The Bishop’s explanation went on to indicate numerous examples of how today’s Britain and ipso facto “modern western world” most important features descend from Christian faith. But alarming is present day state when “something momentous happened in the 1960s which has materially altered the scene: Christianity began to be more and more marginal to the ‘public doctrine” by which the nation ordered itself and this state of affairs has continued…” This assessment wouldn’t be problematic, as the state of today’s humanity is indeed worrying, if the Bishop was sincere in finding true cures for its society and faith loss. This loss is not specific only to Britain. The crisis characterised by destruction of the family, the abuse of substances and loss of respect for human person, increasing communication gap, affects not only Great Britain but the Muslim world also! The thing that peaked the narrowness of Bishops observation is “filling the void” – of blame – I add, for the “ugly moral” state of modern western societies (Britain in Bishop case). “…And since happily Marxism, in its various forms, has been evidenced a philosophical, historical and economic wasteland that it always was …But we are now confronted by another equally serious ideology, that of radical Islamism, which also claim to be comprehensive in scope. What resources do we have to face yet another ideological battle?” – asks Bishop in an armageddonic style! 

Bishop Nazir-Ali did not stop at ignoring the place of Islam and Muslims in the historical processes of transmission of knowledge, nor its current role in shaping the future of this world. He reserved for them the blame and stigma to be prospective recipients of anger, dissatisfaction and moral edge of coming generations in West – as were Jews in the aftermath of what E.H. Carr described as The Twenty Year Crisis in post-World War when all human effort was directed to permanent prevention of conflicts but ended in Holocaust – titanic crime committed against one people.

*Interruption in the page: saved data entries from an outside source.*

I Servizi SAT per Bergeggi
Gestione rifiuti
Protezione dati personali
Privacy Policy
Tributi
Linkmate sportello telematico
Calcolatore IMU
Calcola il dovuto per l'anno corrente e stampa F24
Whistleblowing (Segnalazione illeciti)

The positioning of Islam and Muslims as dangerous and vicious third entity that could “fill the void” in a projected state of moral decomposition of Western societies and change it forever (in negative sense) is kind of a rhetoric similar to that of NATIONALSOZIALISMUS. Some authors sought and found the ideological grounds for the widespread hate toward Jews in Europe in the Christian Church’s narrative about killers and traitors of Christ! After reading Bishop Nazir-Ali conceptualization of current problems we simply ask: Do we witness the rebirth of old fears of some “other” who are there to destroy our societies, culture, religion?! 

As for “radical Islamism” and its manifestations they are out there and seriously threat to our security and integrity, but it is evidenced that this malaise has cost Muslims far more than anyone else! 

Finding ways of dialogue between religions and cultures in today’s world is a question of mutual survival. More frequent initiatives for interfaith and inter-civilization dialogue have political dimensions, and as such hold less chance for success. These initiatives are in most cases endorsed because any other scenario is leading to dead-end. However, extreme ideas sent by representatives of such acclaimed religious institutions offer only exclusivist concepts as prospect for our tomorrow! At the end, the problem of Christianity, (or Islam in the Middle East) or any other religion and its status in society will not be resolved by pointing the guilt to the adherents of other religions. This can only complicate the solution.

Mirnes Kovac is a Bosnian journalist who worked as an editor for Preporod Islamic Newspaper, Al Jazeera Balkan and the Huffington Post. He graduated from the Faculty of Islamic Studies in Sarajevo, and obtained MA degree in International relations, Middle East Politics, at Sussex University, UK.